Known
The mean is:
$\displaystyle E(Y)=E(a(b+c))=\frac{1}{8}\int_0^{\infty}\int_0^{\ infty}\int_0^{\infty} a(b+c) e^{-a/2}e^{-b/2}e^{-c/2} ~da~db~dc $
which you should be able to do easily (using $\displaystyle \overline{a}=\overline{b}=\overline{c}=2$ )
Then You will need:
$\displaystyle E(Y^2)=E([a(b+c)]^2)=\frac{1}{8}\int_0^{\infty}\int_0^{\infty}\int_ 0^{\infty} [a(b+c)]^2 e^{-a/2}e^{-b/2}e^{-c/2} ~da~db~dc $
(use your knowlege of $\displaystyle \text{var}(a)$ , $\displaystyle \text{var}(b)$ and $\displaystyle \text{var}(c)$ as an aide to evaluating this, you should not need to do any actual integrals that way)

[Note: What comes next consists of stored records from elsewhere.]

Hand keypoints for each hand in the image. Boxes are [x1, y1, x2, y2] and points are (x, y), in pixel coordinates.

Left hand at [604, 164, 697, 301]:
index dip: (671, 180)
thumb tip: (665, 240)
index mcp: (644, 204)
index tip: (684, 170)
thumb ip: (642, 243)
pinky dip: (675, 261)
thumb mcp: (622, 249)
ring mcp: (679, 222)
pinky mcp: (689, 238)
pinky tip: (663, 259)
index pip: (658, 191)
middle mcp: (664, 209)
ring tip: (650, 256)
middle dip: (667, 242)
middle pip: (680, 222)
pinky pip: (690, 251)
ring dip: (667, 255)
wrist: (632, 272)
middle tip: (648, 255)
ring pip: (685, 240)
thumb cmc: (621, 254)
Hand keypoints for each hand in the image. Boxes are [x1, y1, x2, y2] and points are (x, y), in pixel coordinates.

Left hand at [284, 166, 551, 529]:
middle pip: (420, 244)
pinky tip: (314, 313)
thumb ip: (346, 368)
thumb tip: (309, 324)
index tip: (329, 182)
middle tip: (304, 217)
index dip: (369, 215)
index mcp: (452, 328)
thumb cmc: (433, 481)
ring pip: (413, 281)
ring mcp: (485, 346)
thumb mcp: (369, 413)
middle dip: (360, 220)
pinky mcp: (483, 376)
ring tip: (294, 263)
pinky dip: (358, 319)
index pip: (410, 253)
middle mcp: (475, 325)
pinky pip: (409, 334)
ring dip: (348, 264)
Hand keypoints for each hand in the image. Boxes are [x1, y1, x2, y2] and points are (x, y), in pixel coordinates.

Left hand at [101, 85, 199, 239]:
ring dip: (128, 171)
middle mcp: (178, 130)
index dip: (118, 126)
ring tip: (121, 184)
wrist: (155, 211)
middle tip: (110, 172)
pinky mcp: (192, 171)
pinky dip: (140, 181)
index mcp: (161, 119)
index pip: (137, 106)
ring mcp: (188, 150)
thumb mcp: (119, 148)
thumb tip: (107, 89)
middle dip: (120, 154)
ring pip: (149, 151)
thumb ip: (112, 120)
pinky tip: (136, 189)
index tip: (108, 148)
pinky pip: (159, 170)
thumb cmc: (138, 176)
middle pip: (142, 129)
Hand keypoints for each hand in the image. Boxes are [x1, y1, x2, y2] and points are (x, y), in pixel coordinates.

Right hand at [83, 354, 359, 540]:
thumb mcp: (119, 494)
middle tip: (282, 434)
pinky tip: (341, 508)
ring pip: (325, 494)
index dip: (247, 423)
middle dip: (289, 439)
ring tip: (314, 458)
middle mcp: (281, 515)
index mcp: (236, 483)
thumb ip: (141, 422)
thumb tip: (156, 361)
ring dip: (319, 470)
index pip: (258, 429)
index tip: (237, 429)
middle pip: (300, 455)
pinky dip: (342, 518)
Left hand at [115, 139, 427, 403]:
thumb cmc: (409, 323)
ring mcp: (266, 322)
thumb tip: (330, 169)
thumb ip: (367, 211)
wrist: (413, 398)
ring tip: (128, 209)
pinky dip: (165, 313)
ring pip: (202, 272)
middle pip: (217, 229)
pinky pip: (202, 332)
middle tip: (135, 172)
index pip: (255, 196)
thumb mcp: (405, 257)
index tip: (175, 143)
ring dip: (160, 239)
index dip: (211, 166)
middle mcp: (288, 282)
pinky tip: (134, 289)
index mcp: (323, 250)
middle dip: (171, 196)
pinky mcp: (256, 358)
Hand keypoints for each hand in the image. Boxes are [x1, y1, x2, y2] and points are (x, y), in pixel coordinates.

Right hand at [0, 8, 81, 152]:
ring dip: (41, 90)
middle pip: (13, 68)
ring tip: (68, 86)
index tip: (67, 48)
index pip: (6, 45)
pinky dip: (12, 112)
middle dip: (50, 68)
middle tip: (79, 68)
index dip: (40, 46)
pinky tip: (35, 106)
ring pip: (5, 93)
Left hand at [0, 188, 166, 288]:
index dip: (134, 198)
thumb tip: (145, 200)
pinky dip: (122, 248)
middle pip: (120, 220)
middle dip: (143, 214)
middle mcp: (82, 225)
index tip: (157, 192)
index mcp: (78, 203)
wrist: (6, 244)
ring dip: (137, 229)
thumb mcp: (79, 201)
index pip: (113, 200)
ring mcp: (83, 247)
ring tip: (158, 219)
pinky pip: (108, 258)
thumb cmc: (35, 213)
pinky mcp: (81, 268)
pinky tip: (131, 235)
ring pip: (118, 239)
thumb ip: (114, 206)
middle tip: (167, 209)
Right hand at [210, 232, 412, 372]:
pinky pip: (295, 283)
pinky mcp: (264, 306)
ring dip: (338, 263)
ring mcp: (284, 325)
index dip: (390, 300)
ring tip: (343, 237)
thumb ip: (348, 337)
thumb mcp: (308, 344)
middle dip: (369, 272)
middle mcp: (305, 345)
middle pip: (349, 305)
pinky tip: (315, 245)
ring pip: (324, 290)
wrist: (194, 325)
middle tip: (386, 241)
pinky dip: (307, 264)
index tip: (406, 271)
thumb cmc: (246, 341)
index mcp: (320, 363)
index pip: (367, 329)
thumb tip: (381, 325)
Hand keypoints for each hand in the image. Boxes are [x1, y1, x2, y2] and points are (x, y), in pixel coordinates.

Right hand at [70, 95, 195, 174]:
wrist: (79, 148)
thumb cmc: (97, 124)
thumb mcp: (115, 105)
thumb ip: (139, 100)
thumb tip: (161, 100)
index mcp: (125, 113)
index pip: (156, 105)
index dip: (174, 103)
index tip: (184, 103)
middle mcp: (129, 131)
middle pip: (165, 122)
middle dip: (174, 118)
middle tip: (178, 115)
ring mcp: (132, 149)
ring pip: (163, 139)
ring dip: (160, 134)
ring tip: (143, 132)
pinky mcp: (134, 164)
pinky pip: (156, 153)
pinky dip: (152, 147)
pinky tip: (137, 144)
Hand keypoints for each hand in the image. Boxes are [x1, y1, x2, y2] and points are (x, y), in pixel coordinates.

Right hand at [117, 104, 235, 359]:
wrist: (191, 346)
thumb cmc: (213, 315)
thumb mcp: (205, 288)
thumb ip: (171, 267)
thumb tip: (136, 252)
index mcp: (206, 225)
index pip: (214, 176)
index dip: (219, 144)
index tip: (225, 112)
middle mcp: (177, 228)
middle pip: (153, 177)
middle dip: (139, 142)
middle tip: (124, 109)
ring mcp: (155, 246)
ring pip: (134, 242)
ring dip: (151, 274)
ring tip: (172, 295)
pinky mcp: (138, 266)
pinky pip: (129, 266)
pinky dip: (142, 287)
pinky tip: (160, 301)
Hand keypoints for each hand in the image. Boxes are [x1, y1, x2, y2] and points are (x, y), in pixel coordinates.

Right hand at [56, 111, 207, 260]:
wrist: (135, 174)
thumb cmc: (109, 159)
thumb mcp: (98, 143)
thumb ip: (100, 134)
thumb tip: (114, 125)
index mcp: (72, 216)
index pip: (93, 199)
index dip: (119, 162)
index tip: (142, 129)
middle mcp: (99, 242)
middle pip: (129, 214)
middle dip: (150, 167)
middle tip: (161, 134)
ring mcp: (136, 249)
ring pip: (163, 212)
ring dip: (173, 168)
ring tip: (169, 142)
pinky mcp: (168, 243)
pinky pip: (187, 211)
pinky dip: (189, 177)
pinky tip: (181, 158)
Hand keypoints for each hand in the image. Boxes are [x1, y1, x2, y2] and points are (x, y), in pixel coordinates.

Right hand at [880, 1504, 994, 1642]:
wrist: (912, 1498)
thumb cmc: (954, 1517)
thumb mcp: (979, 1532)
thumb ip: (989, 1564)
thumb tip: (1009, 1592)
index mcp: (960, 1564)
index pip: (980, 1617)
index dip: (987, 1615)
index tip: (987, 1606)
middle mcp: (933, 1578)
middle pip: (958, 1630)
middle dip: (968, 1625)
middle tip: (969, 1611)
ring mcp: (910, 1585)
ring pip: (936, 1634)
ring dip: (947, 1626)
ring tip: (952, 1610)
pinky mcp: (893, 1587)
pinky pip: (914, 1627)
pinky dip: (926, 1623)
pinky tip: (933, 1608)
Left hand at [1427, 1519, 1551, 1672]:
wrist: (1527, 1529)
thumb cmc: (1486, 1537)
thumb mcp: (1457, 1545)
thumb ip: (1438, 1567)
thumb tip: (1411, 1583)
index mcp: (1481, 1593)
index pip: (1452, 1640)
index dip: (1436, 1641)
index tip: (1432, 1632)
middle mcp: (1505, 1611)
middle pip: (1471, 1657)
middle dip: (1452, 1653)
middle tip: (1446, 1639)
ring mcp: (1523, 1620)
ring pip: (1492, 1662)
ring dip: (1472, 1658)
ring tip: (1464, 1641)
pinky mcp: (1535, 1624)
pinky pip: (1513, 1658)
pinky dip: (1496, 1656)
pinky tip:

$\displaystyle \text{var}(Y)=E(Y^2)-[E(Y)]^2$
CB
If $\displaystyle X$,$\displaystyle Y$ and $\displaystyle Z$ are independedent RVs then their joint density:
$\displaystyle
p(x,y,z)=p(z)p(y)p(z)
$
where $\displaystyle p(x)$, $\displaystyle p(y)$ and $\displaystyle p(z)$ are the marginal densities of $\displaystyle X$, $\displaystyle Y$ and $\displaystyle Z$ respectivly.
CB